Not wanting to drive even thirty seconds out of my way to fill my two-ton explosion mobile with prehistoric algae, I wanted to give Shell a chance at redemption. I ventured inside and asked the kindly, middle-aged proprietor how to turn the damn screen off. He told me that it was just not possible. I feel bad for the guy. He seems like a decent, hard-working first-generation immigrant, the kind of man America needs to continue to attract in order for us to stay on the top of the international food chain. He wanted to help me. But his hands were tied. God bless corporate America. No wait, God, on second thought, do the opposite of blessing corporate America!

Here’s the part that makes me a conflicted hypocrite. I don’t want to hurt the guy who runs the Shell station. It’s not his fault that his corporate overlords are inhuman greed-monkeys. Boycotting his store will not only hurt Shell, or whoever actually owns this chain (I haven’t done my research). It won’t only hurt the 1%. It’ll hurt some of the 99% too. I went through the same internal conflict with BP a few years ago when they, along with the always-helpful-and-chocked-full-of-love folks at Haliburton, coated the Gulf of Mexico with yummy tar balls, creating the worst environmental disaster since the meteor strike that killed the dinosaurs. Ironic, no? There’s an amazing, fundamentally decent, Christian-in-the-real-way, man who runs the full-service (you heard me right) former-BP station at the corner of Baxter and Alps. His name is Charles and he’s the most honest mechanic I’ve ever met. I wanted to boycott BP, but I didn’t want to hurt Charles, so I decided that the only BP I would frequent was his shop. Fortunately, or maybe unfortunately, for aspiring high-information, progressive activists, BP learned the World Com lesson the hard way and either sold their U.S. stores to, or merged with, a gas station with the most patriotic American name they could think of, 76. So, now I have no internal conflict when I see Charles, but I do have a little under-the-surface doubt. I like and respect Charles. I want to give him my business. He’s a really good man. But I can’t shake the feeling that I’m somehow lining the pockets of British oilmen.

I’ve drifted off-topic a little. This boycott is about screens.

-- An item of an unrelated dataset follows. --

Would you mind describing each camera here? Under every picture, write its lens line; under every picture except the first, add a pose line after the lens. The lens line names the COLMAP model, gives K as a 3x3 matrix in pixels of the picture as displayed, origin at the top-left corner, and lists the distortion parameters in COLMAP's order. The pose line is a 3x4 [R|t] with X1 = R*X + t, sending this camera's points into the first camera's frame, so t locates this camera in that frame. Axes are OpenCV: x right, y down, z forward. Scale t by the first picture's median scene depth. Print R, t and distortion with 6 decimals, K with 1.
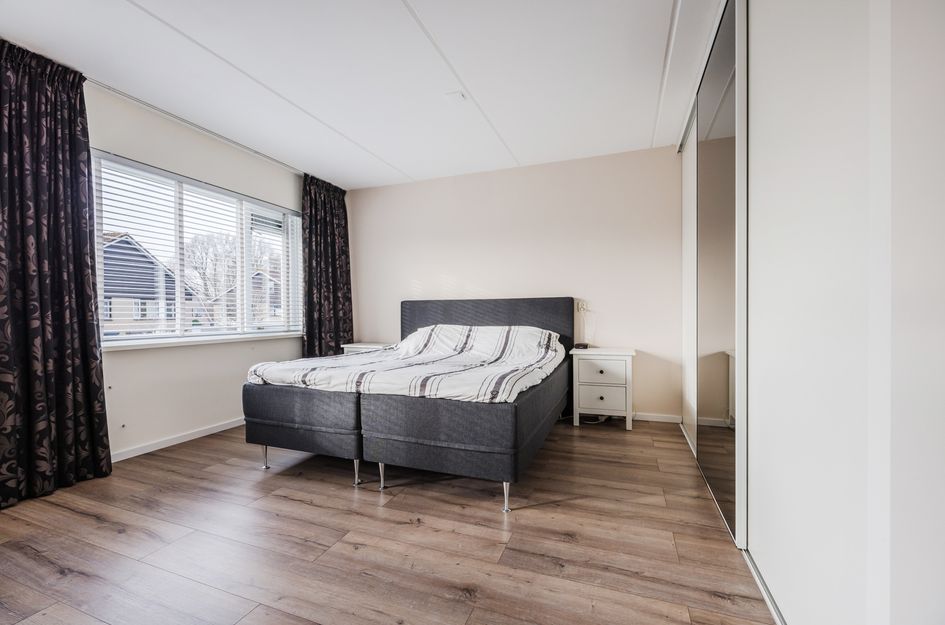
lens RADIAL K [[391.4, 0, 473.1], [0, 391.4, 316.8], [0, 0, 1]] dist [-0.003448, -0.000065]
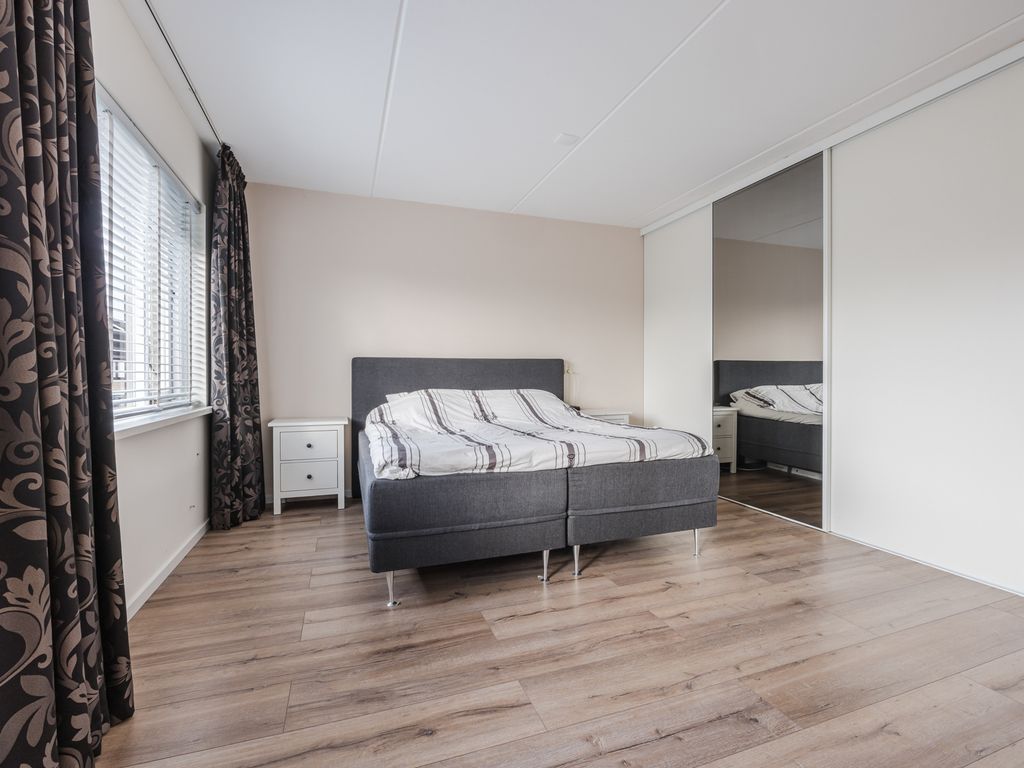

I’m sick of the proliferation of screens. They’re fucking everywhere. You can’t avoid them. Even if you don’t own a cell phone, don’t work on a computer, and only leave your tranquil, Luddite home once a week to buy groceries, you still can’t avoid screens. They’ve multiplied. They’ve infested our grocery check-out lines. They’ve invaded our cars, our schools, and are rapidly conquering our billboards (which already sucked, so, of course, the happy bastards at Clear Channel found a way to make them suck even more by quadrupling them and adding just a dash of politics). I will concede the fact that training our children on the tools they’re sure to encounter once they grow up and enter the adult workforce does make some sense, but that doesn’t make up for the dehumanizing effects on all of us. That doesn’t make them a necessary part of the gas-pumping experience.

BOYCOTT SHELL.

It’s not as if there aren’t plenty of other options for gas.

OR, IF YOU AGREE WITH ME, BUT ONLY ON THE SCREEN PART, AT LEAST BOYCOTT SHELL UNTIL THEY GET RID OF THE SCREEN OR ADD AN OFF BUTTON.

P.S. I recently discovered another reason to boycott Shell gas stations. This one’s about the Golden Pantry, the outfit partnered with Shell to sell us bad coffee, sugary nonsense in wacky shapes and tobacco products. The Golden Pantry’s shine lost a little of its luster awhile back when they got busted for selling 12-year-olds cigarettes. Now, not only do they ask you for your ID when you want to buy lottery tickets, tobacco or booze, but they feel the need to scan the barcode on the back of your drivers license into their system. I don’t want a freaking record of the crap I buy at convenience stores to exist anywhere. I don’t even want it to exist inside my own memory, but I can’t blame The Golden Pantry for my stupidity…only their own.